Dumb things people do after a breakup

Dumb Things People Do After a Breakup

It’s not uncommon to call your ex in the middle of the night after a long night of drinking, but there are worse things you can do. These decisions are often made on a whim as a response to sudden fluctuating emotions. The first few months after a separation can urge people to make some dumb decisions, most of which involve communicating with their exes in the unhealthiest ways.
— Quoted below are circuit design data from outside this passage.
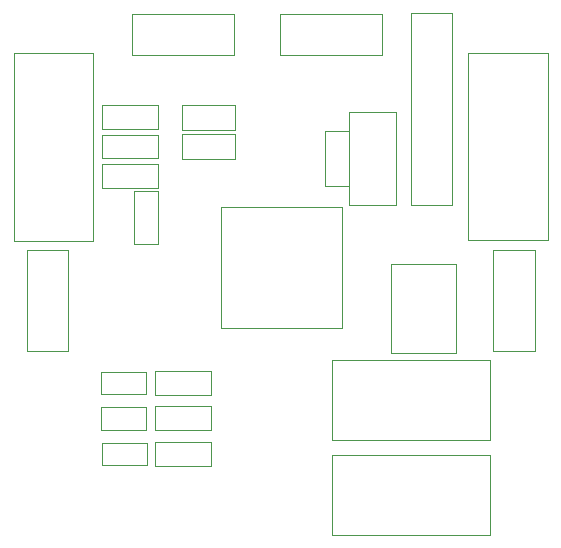
<source format=gbr>
G04 #@! TF.FileFunction,Other,User*
%FSLAX46Y46*%
G04 Gerber Fmt 4.6, Leading zero omitted, Abs format (unit mm)*
G04 Created by KiCad (PCBNEW 4.0.5) date Thu Feb  9 17:30:12 2017*
%MOMM*%
%LPD*%
G01*
G04 APERTURE LIST*
%ADD10C,0.100000*%
%ADD11C,0.050000*%
G04 APERTURE END LIST*
D10*
D11*
X164750000Y-109750000D02*
X159250000Y-109750000D01*
X164750000Y-117250000D02*
X159250000Y-117250000D01*
X164750000Y-109750000D02*
X164750000Y-117250000D01*
X159250000Y-109750000D02*
X159250000Y-117250000D01*
X167610000Y-124630000D02*
X167610000Y-117880000D01*
X167610000Y-117880000D02*
X154260000Y-117880000D01*
X154260000Y-117880000D02*
X154260000Y-124630000D01*
X154260000Y-124630000D02*
X167610000Y-124630000D01*
X153660000Y-103080000D02*
X153660000Y-98480000D01*
X155660000Y-103080000D02*
X155660000Y-98480000D01*
X153660000Y-103080000D02*
X155660000Y-103080000D01*
X153660000Y-98480000D02*
X155660000Y-98480000D01*
X141560000Y-96230000D02*
X146060000Y-96230000D01*
X146060000Y-96230000D02*
X146060000Y-98330000D01*
X146060000Y-98330000D02*
X141560000Y-98330000D01*
X141560000Y-96230000D02*
X141560000Y-98330000D01*
X141575000Y-98730000D02*
X146075000Y-98730000D01*
X146075000Y-98730000D02*
X146075000Y-100830000D01*
X146075000Y-100830000D02*
X141575000Y-100830000D01*
X141575000Y-98730000D02*
X141575000Y-100830000D01*
X139560000Y-103530000D02*
X139560000Y-108030000D01*
X139560000Y-108030000D02*
X137460000Y-108030000D01*
X137460000Y-108030000D02*
X137460000Y-103530000D01*
X139560000Y-103530000D02*
X137460000Y-103530000D01*
X138560000Y-124830000D02*
X138560000Y-126730000D01*
X138560000Y-126730000D02*
X134760000Y-126730000D01*
X134760000Y-126730000D02*
X134760000Y-124830000D01*
X134760000Y-124830000D02*
X138560000Y-124830000D01*
X138510980Y-118830000D02*
X138510980Y-120730000D01*
X138510980Y-120730000D02*
X134710980Y-120730000D01*
X134710980Y-120730000D02*
X134710980Y-118830000D01*
X134710980Y-118830000D02*
X138510980Y-118830000D01*
X138510980Y-121830000D02*
X138510980Y-123730000D01*
X138510980Y-123730000D02*
X134710980Y-123730000D01*
X134710980Y-123730000D02*
X134710980Y-121830000D01*
X134710980Y-121830000D02*
X138510980Y-121830000D01*
X127310000Y-107730000D02*
X134060000Y-107730000D01*
X134060000Y-107730000D02*
X134060000Y-91880000D01*
X134060000Y-91880000D02*
X127310000Y-91880000D01*
X127310000Y-91880000D02*
X127310000Y-107730000D01*
X128410000Y-108490000D02*
X128410000Y-117090000D01*
X131910000Y-108490000D02*
X131910000Y-117090000D01*
X128410000Y-108490000D02*
X131910000Y-108490000D01*
X128410000Y-117090000D02*
X131910000Y-117090000D01*
X172510000Y-91830000D02*
X165760000Y-91830000D01*
X165760000Y-91830000D02*
X165760000Y-107680000D01*
X165760000Y-107680000D02*
X172510000Y-107680000D01*
X172510000Y-107680000D02*
X172510000Y-91830000D01*
X167910000Y-108490000D02*
X167910000Y-117090000D01*
X171410000Y-108490000D02*
X171410000Y-117090000D01*
X167910000Y-108490000D02*
X171410000Y-108490000D01*
X167910000Y-117090000D02*
X171410000Y-117090000D01*
X160910000Y-88490000D02*
X160910000Y-104690000D01*
X164410000Y-88490000D02*
X164410000Y-104690000D01*
X160910000Y-88490000D02*
X164410000Y-88490000D01*
X160910000Y-104690000D02*
X164410000Y-104690000D01*
X167610000Y-132630000D02*
X167610000Y-125880000D01*
X167610000Y-125880000D02*
X154260000Y-125880000D01*
X154260000Y-125880000D02*
X154260000Y-132630000D01*
X154260000Y-132630000D02*
X167610000Y-132630000D01*
X137370000Y-92030000D02*
X145970000Y-92030000D01*
X137370000Y-88530000D02*
X145970000Y-88530000D01*
X137370000Y-92030000D02*
X137370000Y-88530000D01*
X145970000Y-92030000D02*
X145970000Y-88530000D01*
X149870000Y-92030000D02*
X158470000Y-92030000D01*
X149870000Y-88530000D02*
X158470000Y-88530000D01*
X149870000Y-92030000D02*
X149870000Y-88530000D01*
X158470000Y-92030000D02*
X158470000Y-88530000D01*
X139560000Y-98280000D02*
X134760000Y-98280000D01*
X139560000Y-96280000D02*
X134760000Y-96280000D01*
X139560000Y-98280000D02*
X139560000Y-96280000D01*
X134760000Y-98280000D02*
X134760000Y-96280000D01*
X139560000Y-100780000D02*
X134760000Y-100780000D01*
X139560000Y-98780000D02*
X134760000Y-98780000D01*
X139560000Y-100780000D02*
X139560000Y-98780000D01*
X134760000Y-100780000D02*
X134760000Y-98780000D01*
X139560000Y-103280000D02*
X134760000Y-103280000D01*
X139560000Y-101280000D02*
X134760000Y-101280000D01*
X139560000Y-103280000D02*
X139560000Y-101280000D01*
X134760000Y-103280000D02*
X134760000Y-101280000D01*
X144060000Y-126780000D02*
X139260000Y-126780000D01*
X144060000Y-124780000D02*
X139260000Y-124780000D01*
X144060000Y-126780000D02*
X144060000Y-124780000D01*
X139260000Y-126780000D02*
X139260000Y-124780000D01*
X144060000Y-120780000D02*
X139260000Y-120780000D01*
X144060000Y-118780000D02*
X139260000Y-118780000D01*
X144060000Y-120780000D02*
X144060000Y-118780000D01*
X139260000Y-120780000D02*
X139260000Y-118780000D01*
X144060000Y-123780000D02*
X139260000Y-123780000D01*
X144060000Y-121780000D02*
X139260000Y-121780000D01*
X144060000Y-123780000D02*
X144060000Y-121780000D01*
X139260000Y-123780000D02*
X139260000Y-121780000D01*
X155660000Y-104730000D02*
X155660000Y-96830000D01*
X155660000Y-96830000D02*
X159660000Y-96830000D01*
X159660000Y-96830000D02*
X159660000Y-104730000D01*
X159660000Y-104730000D02*
X155660000Y-104730000D01*
X144900000Y-104900000D02*
X144900000Y-115100000D01*
X155100000Y-104900000D02*
X155100000Y-115100000D01*
X144900000Y-104900000D02*
X155100000Y-104900000D01*
X144900000Y-115100000D02*
X155100000Y-115100000D01*
M02*

</source>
If you have recently gone through a breakup, here’s what you need to avoid doing.

Apologies 

Breakups can tempt people to send apologies to their exes, even if they were not in the wrong. Emotional withdrawal from a relationship can make you feel desperate to reach out to your former partner, even if you were cheated on or disrespected. When you long for the way your ex once made you feel, you get the urge to try again or see how they’re doing without you. If you feel like you were the party in the wrong or that you hurt your ex in any way, being open about your realization can be healthy and can help your ex to move on. However, you should never apologize to someone who has turned the tables and thrown the blame on you. You also shouldn’t wait for your ex to reach out and apologize to you. Avoid having any expectations about how the two of you choose to part ways. 

Sex 

When it’s been long enough after a breakup, you may feel like you have moved on, and that anything casual between you and your ex wouldn’t have any strings attached. Being intimate with an ex can throw away your hard work towards emotional healing. Sex can rekindle a flame in only one partner, which would lead to more trauma. Of course, this doesn’t apply to all relationships, especially if you have parted ways on good terms. If you have the option to have sex with your ex, and you’re unsure whether it’s a good idea, take a moment to think about the consequences and if you’re okay with them. If you want your ex back, sex is not always a bad idea, unless the two of you want something different. If you’re both seeking casual sex, you may still want to avoid it, seeing as one of you could still have some dormant feelings for the other party. 

Rebound 

Heartbreak can be unbearable and painfully distracting, which naturally compels you to look for alternative distractions. While many people seek casual sex, others may seek a relationship to fill the void that their partners have left. This can be emotionally damaging to both parties involved. If you think you have met the right person right after your breakup, you should still give yourself time to heal before getting romantically involved again. On the other hand, you may not be the one seeking a partner after a breakup. If you meet someone compatible and learn that they have recently ended a relationship, you should keep your distance until they approach you when they’re ready. Being involved with someone who is emotionally unavailable or still healing will build a relationship on a fragile foundation. 

Rebound after a breakup

Cyber Stalking 

Sometimes, you have no intention to communicate with your ex, but you still want to check how they’re doing. You may be hoping that they’re heartbroken over the breakup, or you may be looking for answers that would confirm any suspicions that you had before you broke up. Whatever your reason is to stalk your ex on social media, it’s an unhealthy coping mechanism. If it’s the closure that you’re looking for, you need to stop seeking it from your ex, and you should never ask for it. Whatever suspicions that you had before you broke up with your partner should no longer matter unless you’re planning to get back with them. But if you’re only seeking assurance, then you need to stop yourself from looking at their social media pages. If you find it hard not to think about them, a good distraction is being social. Call up your old friends and catch up, or find a hobby that can keep you focused on making progress. 

It’s natural for you to feel the urge to communicate with your ex, whether it has been a few months, or years, after your breakup. People can sometimes take time to process their emotions, which you should never suppress. However, you should avoid letting your feelings direct your actions. If you ever feel the need to communicate with a former partner who has previously emotionally abused you, reach out to a friend and keep your distance from your ex.